> **WHAT THE TASK REQUIRES**
Across the records below, count the lines that contain "from" and write down only the count.

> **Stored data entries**
####

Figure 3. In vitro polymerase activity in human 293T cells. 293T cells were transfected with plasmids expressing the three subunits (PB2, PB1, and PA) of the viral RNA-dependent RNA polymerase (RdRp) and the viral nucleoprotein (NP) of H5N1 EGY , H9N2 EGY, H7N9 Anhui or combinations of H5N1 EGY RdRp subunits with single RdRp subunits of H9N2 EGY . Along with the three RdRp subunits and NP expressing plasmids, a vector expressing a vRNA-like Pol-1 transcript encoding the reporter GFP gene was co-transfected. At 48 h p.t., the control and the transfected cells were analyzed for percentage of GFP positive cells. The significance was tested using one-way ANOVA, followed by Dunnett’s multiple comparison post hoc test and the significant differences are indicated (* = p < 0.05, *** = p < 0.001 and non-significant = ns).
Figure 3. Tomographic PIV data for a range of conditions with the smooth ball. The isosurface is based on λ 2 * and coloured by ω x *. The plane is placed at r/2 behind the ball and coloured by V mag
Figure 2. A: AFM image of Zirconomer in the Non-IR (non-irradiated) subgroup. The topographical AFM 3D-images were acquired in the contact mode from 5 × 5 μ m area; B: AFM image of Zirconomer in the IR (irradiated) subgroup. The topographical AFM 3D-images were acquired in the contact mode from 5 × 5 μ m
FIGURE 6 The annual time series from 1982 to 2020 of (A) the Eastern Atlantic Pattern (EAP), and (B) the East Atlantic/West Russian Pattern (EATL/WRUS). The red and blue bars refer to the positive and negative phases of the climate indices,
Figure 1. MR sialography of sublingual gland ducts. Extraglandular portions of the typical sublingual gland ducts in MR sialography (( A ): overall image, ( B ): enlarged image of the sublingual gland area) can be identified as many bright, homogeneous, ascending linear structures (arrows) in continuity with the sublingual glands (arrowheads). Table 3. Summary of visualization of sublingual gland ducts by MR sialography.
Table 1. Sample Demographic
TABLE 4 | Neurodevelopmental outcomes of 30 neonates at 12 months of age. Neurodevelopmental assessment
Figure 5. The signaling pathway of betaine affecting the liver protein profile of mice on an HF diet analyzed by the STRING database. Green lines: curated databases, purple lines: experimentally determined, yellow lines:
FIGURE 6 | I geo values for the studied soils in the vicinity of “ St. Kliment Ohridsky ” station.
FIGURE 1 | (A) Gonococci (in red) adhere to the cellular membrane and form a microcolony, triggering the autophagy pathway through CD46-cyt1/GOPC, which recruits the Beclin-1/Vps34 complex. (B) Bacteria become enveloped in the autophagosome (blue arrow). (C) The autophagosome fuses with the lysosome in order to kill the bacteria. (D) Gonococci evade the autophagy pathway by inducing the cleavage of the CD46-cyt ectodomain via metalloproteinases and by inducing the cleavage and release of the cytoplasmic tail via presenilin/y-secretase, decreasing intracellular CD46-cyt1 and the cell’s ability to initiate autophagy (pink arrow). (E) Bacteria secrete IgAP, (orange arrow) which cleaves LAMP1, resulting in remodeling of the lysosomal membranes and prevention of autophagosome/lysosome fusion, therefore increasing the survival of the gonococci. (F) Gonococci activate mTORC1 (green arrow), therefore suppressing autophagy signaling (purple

####

> **TASK SOLUTION**
2